Assignment: A single stretch of the material below is to be transcribed exactly, starting at the line with "middle pip: (183, 128)" and ending after the line with "pinky tip: (227, 208)".

Information shown:

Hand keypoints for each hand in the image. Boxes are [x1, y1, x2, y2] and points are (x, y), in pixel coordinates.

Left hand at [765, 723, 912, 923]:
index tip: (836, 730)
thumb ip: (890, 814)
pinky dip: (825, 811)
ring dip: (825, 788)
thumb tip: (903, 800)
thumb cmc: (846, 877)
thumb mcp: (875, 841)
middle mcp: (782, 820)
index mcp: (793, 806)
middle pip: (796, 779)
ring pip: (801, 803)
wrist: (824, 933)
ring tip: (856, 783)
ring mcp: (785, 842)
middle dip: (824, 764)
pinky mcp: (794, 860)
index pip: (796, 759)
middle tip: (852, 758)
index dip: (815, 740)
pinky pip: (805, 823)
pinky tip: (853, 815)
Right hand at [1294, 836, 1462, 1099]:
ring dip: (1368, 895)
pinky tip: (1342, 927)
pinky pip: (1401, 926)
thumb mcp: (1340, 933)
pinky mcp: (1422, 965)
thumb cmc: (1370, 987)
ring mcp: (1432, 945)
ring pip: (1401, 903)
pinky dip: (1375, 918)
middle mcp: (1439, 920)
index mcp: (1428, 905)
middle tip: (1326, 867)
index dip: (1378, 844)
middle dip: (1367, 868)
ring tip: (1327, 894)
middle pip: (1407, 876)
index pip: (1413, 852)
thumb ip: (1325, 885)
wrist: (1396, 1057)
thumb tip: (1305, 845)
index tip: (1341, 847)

...

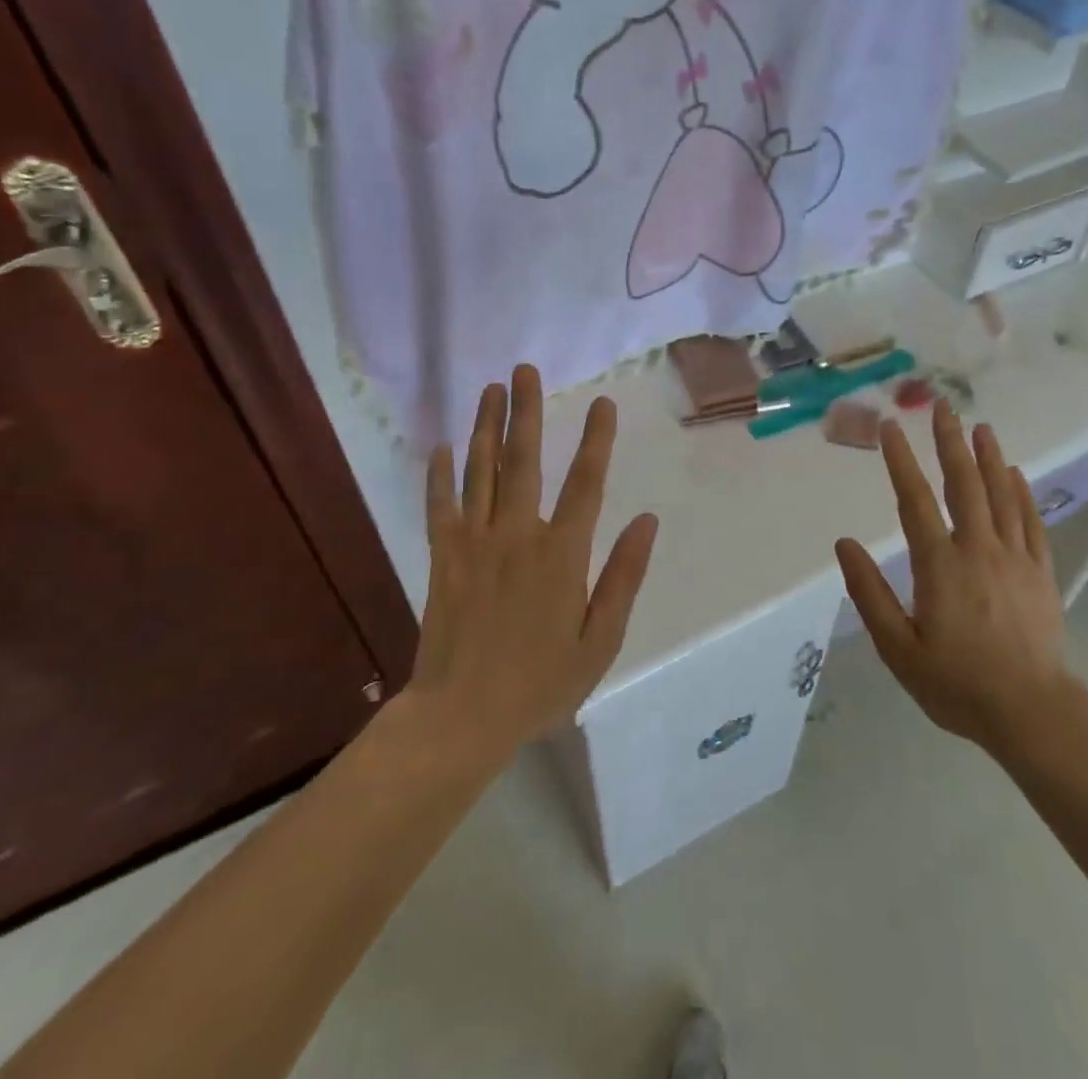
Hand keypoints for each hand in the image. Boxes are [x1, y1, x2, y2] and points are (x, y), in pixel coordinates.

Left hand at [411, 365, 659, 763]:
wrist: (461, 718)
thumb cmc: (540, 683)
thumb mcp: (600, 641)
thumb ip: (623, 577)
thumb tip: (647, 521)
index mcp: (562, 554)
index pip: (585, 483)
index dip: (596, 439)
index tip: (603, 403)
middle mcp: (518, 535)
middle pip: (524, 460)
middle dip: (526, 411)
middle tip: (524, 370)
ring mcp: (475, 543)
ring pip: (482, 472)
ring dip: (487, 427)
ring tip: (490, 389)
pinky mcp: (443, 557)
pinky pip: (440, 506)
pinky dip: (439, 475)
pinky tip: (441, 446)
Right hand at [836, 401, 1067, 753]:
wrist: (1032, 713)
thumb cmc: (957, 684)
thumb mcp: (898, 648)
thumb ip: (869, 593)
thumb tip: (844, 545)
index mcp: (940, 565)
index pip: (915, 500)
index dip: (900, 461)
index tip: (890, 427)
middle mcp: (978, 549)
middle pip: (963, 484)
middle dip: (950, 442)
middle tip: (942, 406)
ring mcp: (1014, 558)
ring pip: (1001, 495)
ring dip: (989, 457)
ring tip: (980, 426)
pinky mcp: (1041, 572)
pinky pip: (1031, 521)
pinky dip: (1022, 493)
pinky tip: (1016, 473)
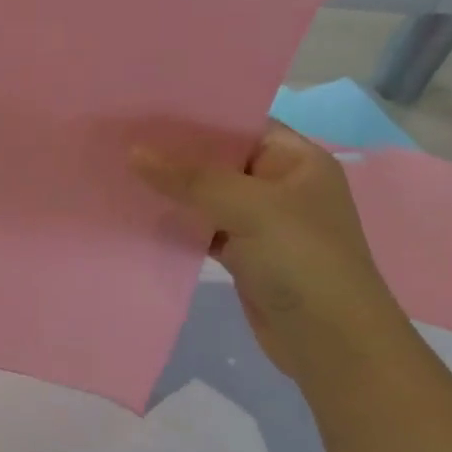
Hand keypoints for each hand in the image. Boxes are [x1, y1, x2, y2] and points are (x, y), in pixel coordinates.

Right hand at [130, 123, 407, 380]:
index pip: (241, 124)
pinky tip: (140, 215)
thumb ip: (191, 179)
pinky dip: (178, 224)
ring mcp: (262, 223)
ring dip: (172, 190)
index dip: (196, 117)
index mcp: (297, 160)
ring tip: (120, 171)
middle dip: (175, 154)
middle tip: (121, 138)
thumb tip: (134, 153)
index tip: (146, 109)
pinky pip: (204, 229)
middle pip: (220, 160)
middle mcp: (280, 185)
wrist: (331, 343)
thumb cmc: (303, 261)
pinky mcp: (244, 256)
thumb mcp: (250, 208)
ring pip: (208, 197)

--

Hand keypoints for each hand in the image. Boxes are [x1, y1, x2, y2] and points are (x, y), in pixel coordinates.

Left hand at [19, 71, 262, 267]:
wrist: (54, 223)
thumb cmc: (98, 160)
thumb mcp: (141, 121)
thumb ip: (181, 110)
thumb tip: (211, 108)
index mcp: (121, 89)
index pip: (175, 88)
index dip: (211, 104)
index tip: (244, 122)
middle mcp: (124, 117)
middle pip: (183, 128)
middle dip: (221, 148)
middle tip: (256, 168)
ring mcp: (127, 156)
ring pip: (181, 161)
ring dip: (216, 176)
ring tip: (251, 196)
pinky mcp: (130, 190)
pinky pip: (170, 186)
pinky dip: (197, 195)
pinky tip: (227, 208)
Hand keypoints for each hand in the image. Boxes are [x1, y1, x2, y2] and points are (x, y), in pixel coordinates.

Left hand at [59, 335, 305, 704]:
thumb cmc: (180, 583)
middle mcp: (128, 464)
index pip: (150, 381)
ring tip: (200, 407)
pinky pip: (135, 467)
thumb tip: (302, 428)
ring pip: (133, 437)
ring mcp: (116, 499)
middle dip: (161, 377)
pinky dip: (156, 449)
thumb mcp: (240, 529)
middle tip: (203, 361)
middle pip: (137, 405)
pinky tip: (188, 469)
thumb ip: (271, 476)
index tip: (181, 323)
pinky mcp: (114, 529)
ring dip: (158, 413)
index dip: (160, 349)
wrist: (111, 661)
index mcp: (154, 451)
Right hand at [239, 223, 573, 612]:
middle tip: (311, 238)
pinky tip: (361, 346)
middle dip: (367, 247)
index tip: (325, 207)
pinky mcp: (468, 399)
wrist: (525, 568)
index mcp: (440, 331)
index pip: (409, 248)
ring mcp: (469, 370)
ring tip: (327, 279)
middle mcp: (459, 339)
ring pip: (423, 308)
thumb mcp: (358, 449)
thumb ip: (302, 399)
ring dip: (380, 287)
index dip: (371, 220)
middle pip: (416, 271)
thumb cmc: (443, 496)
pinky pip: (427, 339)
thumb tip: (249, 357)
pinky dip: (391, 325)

Answer space:
middle pip: (183, 128)
middle dip: (221, 148)
middle tip: (256, 168)
ring mcp: (127, 156)
ring pip: (181, 161)
ring dip: (216, 176)
ring tip: (251, 196)
pinky mcp: (130, 190)
pinky pip: (170, 186)
pinky dip: (197, 195)
pinky tip: (227, 208)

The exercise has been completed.